Farmers are calling on Treasurer Jim Chalmers to urgently rule out changes to the Fuel Tax Credits Scheme ahead of the Federal Budget.
NFF President Fiona Simson warned that slashing the scheme, as proposed by the Grattan Institute, would be economically disastrous – lighting the fuse on a multi-billion dollar tax bomb that would send a cost of living shockwave down the supply chain.
“Farmers are already battling a cost of farming crisis, with fuel, fertiliser and other inputs at historically high levels. We’re seeing this reflected in the food price inflation causing pain for families at the supermarket checkout.
“Levelling billions in new taxes on the supply chain is a recipe for further inflation,” Ms Simson said.
A road tax on tractors
The NFF said that as a road tax, it made no sense to extend fuel excise to off-road vehicles.
“Imposing a road tax on vehicles that don’t use roads just doesn’t stack up. Tractors and boats don’t drive on roads, so they shouldn’t pay road tax. It’s pretty simple.
“Should we also start paying tolls on toll roads we don’t drive on?” Ms Simson asked.
Climate solution a false promise
Perhaps most alarming of all, the Grattan Institute report released yesterday claims that by increasing the cost of diesel for farmers, they will simply use less or switch to alternatives – lowering Australia’s greenhouse gas emissions.

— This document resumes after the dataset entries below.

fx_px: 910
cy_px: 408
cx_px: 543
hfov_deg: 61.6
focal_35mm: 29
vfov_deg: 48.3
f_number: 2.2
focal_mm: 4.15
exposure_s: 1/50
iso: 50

“The Albanese Government has a climate policy. It took a considered plan to the election to ensure Australia meets its climate targets,” Ms Simson said.
“The idea that we start levelling ad-hoc taxes on emissions sources is incredibly reckless.

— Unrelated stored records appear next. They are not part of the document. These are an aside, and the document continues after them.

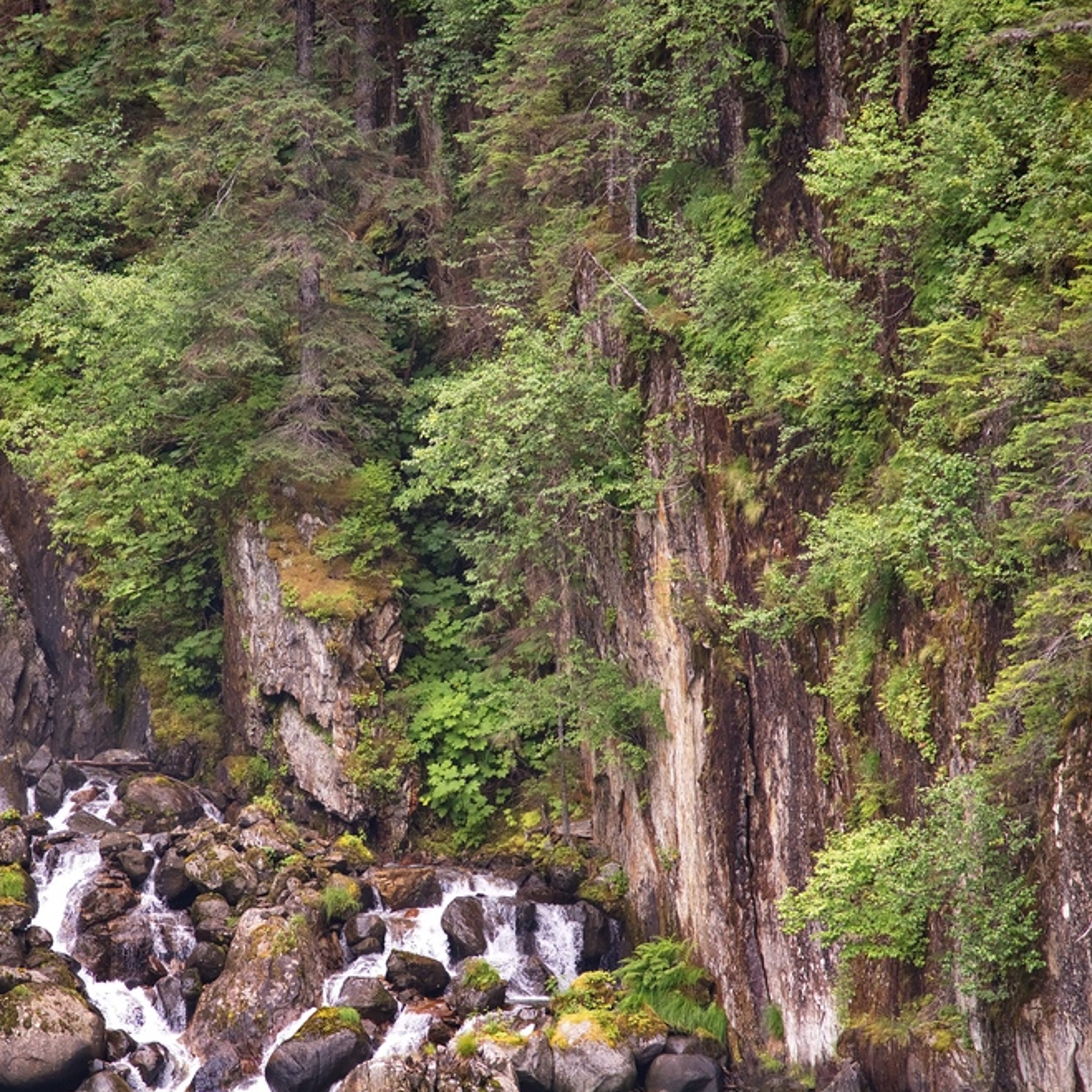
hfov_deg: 8.8
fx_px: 7067
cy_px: 648
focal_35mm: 198
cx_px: 388
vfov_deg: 8.8
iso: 450
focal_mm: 120
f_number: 4
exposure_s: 1/250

“It shows us this proposal is driven by ideology, with no regard for economic or practical realities.”
No substitute for diesel
Ms Simson said that there is currently no viable alternative to diesel when it comes to growing and transporting food and fibre.
“Alternate fuels or even small electric tractors are still years from commercial viability,” Ms Simson warned.

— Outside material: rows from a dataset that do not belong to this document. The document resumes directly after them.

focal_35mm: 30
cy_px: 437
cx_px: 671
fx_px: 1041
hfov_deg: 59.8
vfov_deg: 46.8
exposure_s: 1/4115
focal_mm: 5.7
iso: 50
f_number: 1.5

“The idea that we’ll simply switch away from diesel is a dangerous fantasy. The only way to use less diesel is to grow less food.
“The report released by the Grattan institute glosses over this inconvenient truth, instead pointing to future technologies not available at commercial scale.
“We have no idea what these might cost, so the cost of living impacts modelled by Grattan are clearly undercooked. We have no idea what this dangerous proposal would cost Aussie households in the long run.
The NFF said its advocacy on this issue would intensify in the lead up to the Budget.
“We’ll be reaching out to all politicians on this issue as the Budget draws closer to ensure the risks of this proposal are fully understood. No politician who understands farming or basic economics could say this is the right thing to do.
“The Treasurer would be wise to rule this out today and give certainty to rural industries,” Ms Simson concluded.
FARMER CASE STUDY
David Jochinke, Vice President, National Farmers’ Federation
Grain farmer | North West Victoria
Farming in the Wimmera region in north western Victoria, grain farmer David Jochinke says the proposal to pay fuel excise for off road use would cost his business dearly.
“We use around 80,000 litres of diesel each year to plant and harvest crops,” Mr Jochinke said.
“On a typical farm like mine, the proposal that’s been floated would equate to an annual tax of nearly $18,000.
“That’s on top of high prices for fuel, fertiliser and power that have really pinched in recent years.
“And there’s nothing I could do about this. There’s just no alternative to diesel.”